Does that mean the girl was attracted to you as well? How do you start a conversation with her?

The past few years was like that. Spotted gorgeous girls staring at me like crazy but I didn't know what to do!

Well, whatever you were doing back then, get back to doing it again now. 🙂

What you do is say "hi" and then they either say hi back (at which point you can start a conversation) or they ignore you for whatever reason in which case you don't "pursue".

To start a conversation, don't bother with pre-planned "lines" - bring up things relating to the immediate environment instead. A few possible examples - at a coffee shop ask what she got and what she likes, at a party ask if she knows the host or likes the music, at work ask what dept she's in (preferably not yours). Ask if she's having a fun day, etc, etc.

Consider doing a bit of internet research on conversation skills and/or conversation starters.
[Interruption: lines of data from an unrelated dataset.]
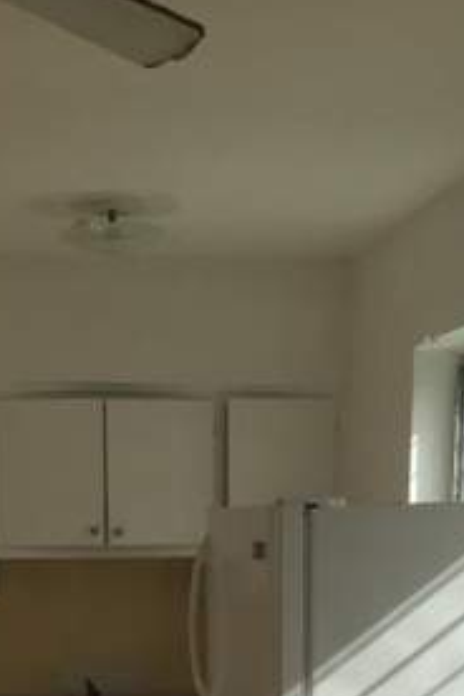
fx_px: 1353
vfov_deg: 26.5
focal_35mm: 70
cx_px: 131
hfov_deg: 19.4
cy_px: 774
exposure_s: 1/1041
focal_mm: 4.15
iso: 32
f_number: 2.2
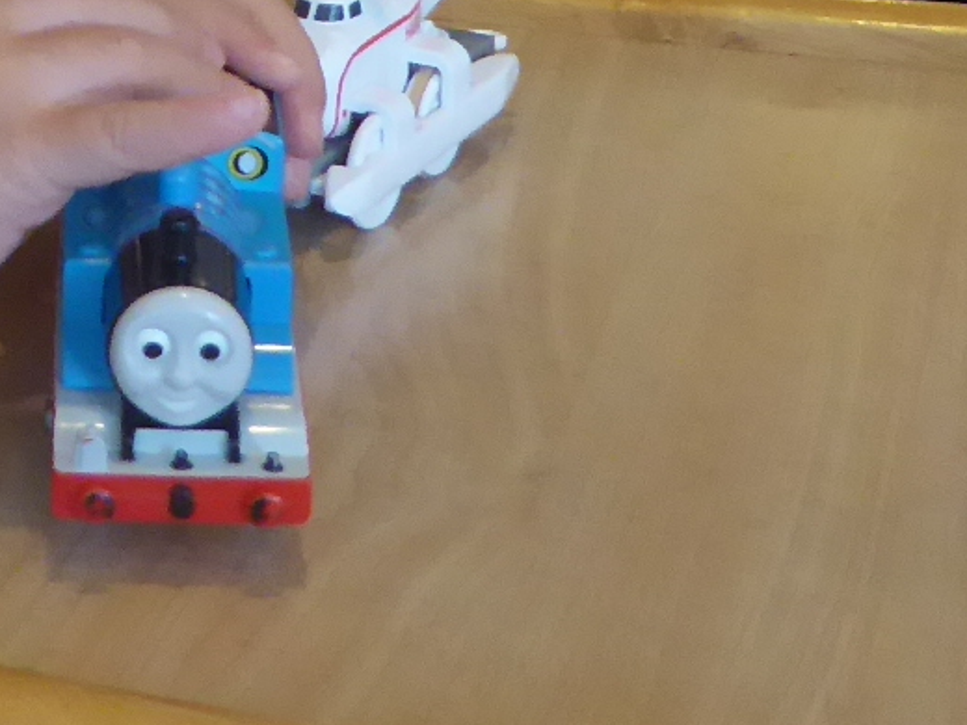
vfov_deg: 11.6
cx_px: -346
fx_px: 3436
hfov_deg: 15.2
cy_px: -281
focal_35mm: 123
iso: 400
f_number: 3.3
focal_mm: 4.3
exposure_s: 1/50
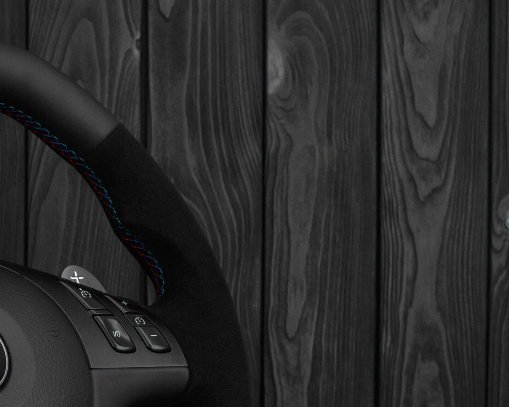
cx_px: -39
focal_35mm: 113
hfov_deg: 16.5
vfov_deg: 13.5
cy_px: 373
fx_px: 1703
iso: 500
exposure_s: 1/125
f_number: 6.3
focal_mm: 35
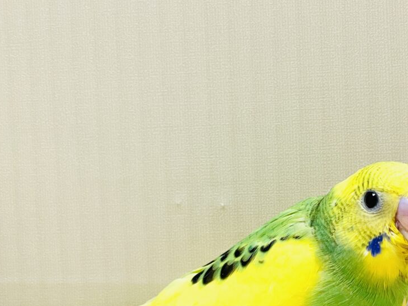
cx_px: 278
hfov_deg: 22.7
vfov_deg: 17.1
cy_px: 216
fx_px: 1013
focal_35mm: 86
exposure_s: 1/99
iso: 80
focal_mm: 6
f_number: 2
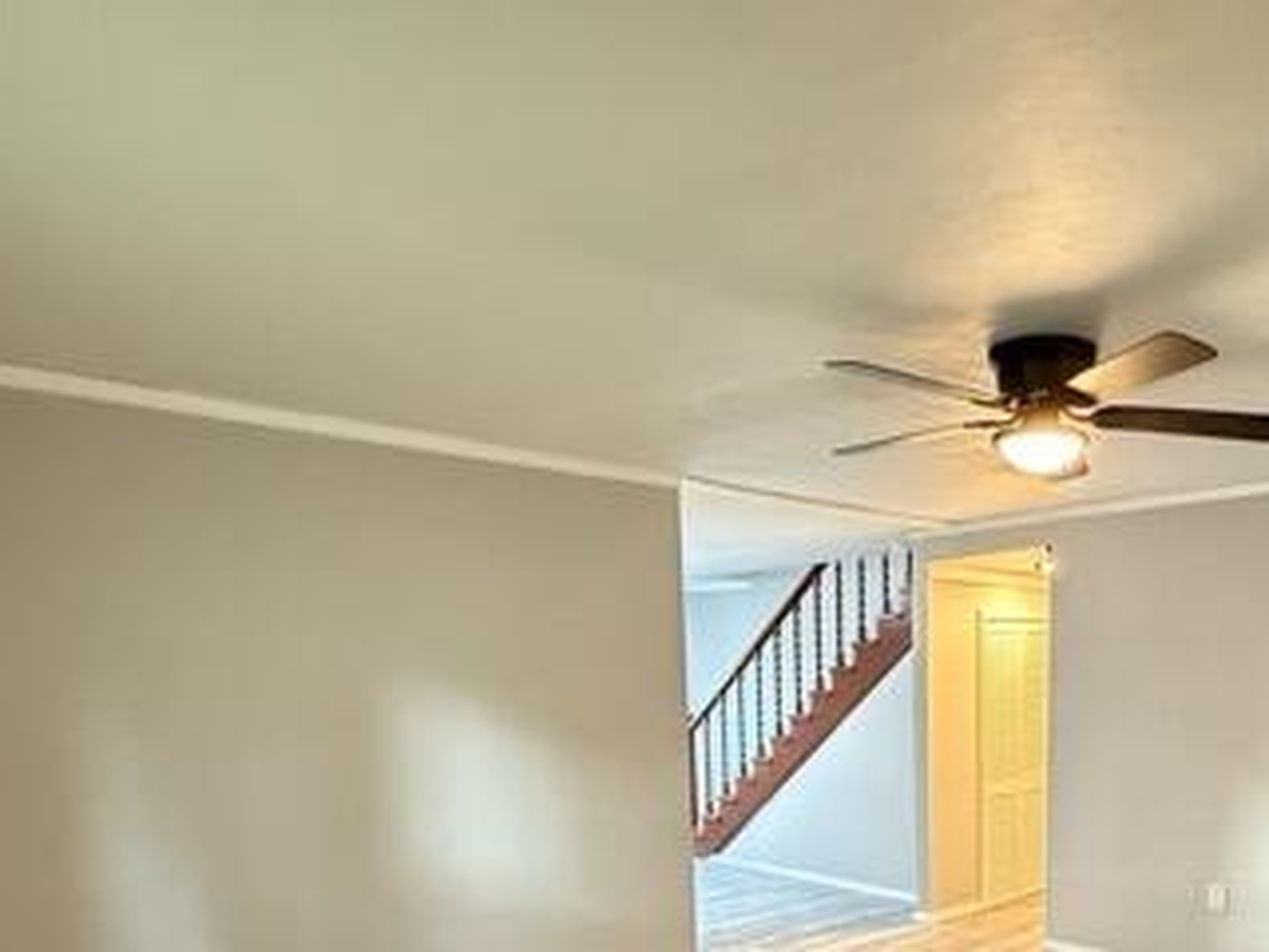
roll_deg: +0.5
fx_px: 1026
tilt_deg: -8.2
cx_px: 900
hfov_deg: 61.0
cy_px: 825
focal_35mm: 28
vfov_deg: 45.8
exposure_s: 1/60
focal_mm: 2.22
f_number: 2.2
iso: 1250
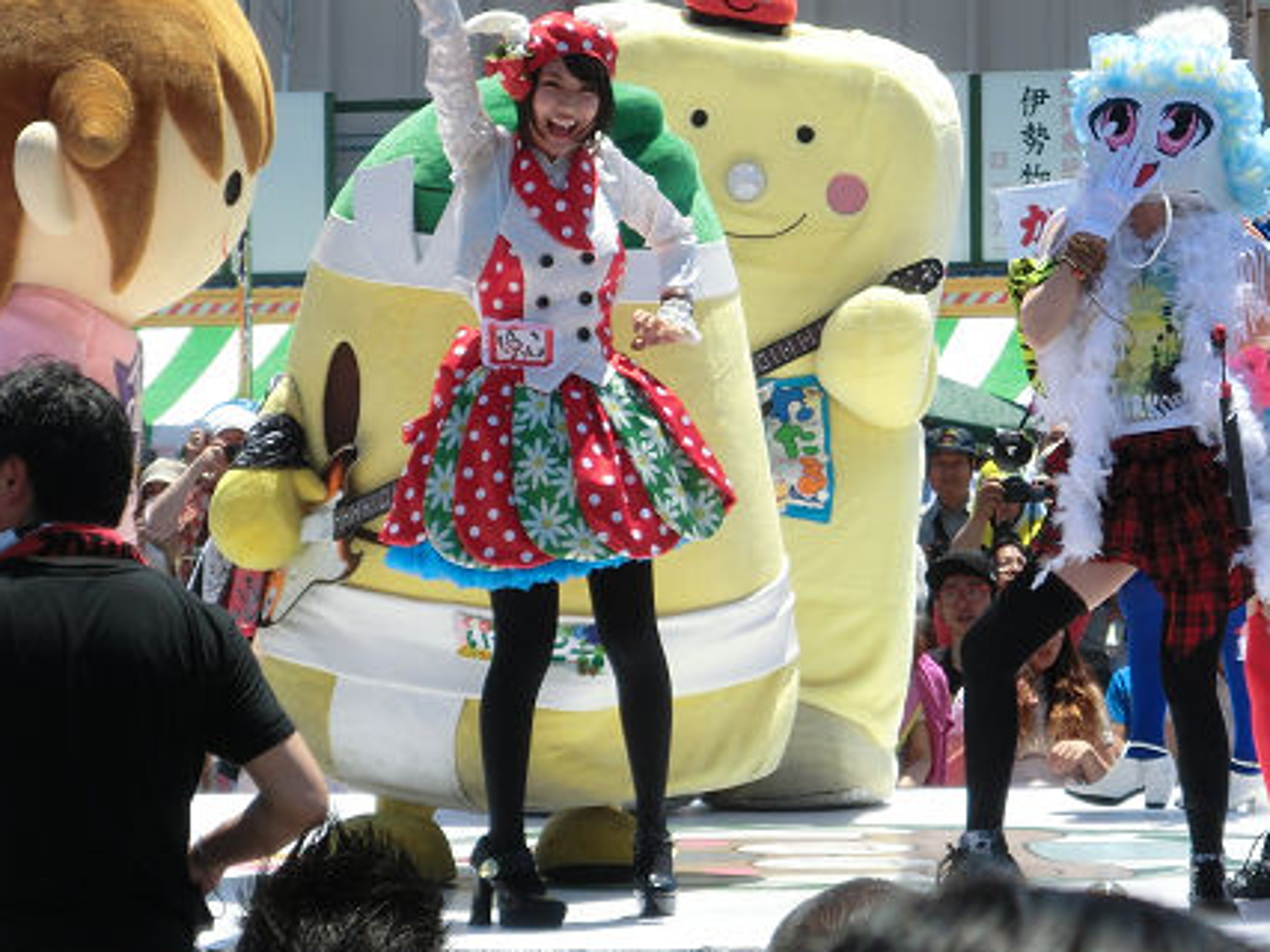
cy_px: 277
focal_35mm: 182
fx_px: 6675
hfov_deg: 10.9
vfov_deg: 8.1
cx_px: 824
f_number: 4.4
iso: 100
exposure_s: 1/640
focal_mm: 19.1
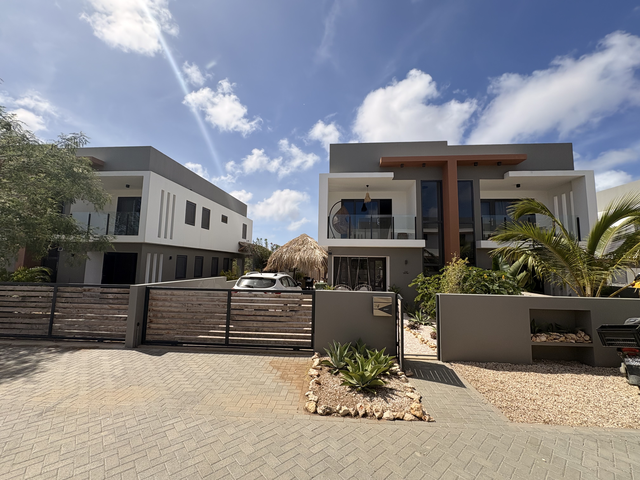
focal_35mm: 14
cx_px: 320
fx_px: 259
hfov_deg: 102.1
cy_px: 240
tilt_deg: +6.1
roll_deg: -0.3
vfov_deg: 85.7
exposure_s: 1/2770
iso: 50
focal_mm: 2.22
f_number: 2.2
I agree it can be easier said than done, as one can be a bit nervous, which makes it harder to be spontaneous.

If you are attractive, women will smile at you and start unnecessary conversations to "scope you out" (which includes your social skills for most of them, I believe).

If she's interested, then in a way it doesn't matter much what you actually talk about, so long as there are no "mis-steps" (like an inappropriately crude or "angry" or immature sounding remark). It's more about having a "natural" conversation to see if there's personality "chemistry" to go with the attractive looks or other features that are getting her initial interest.

One key is also to not appear too interested right at the outset. I think this can be offputting for some women. Do be friendly and open to conversation though. Women frequently use indirect communication, so a "hint" that she's open to further contact/communication can (often, not always) be "permission" to ask for her # or ask if she's interested in a lunch date (or if conversation was extended then perhaps a "real" date).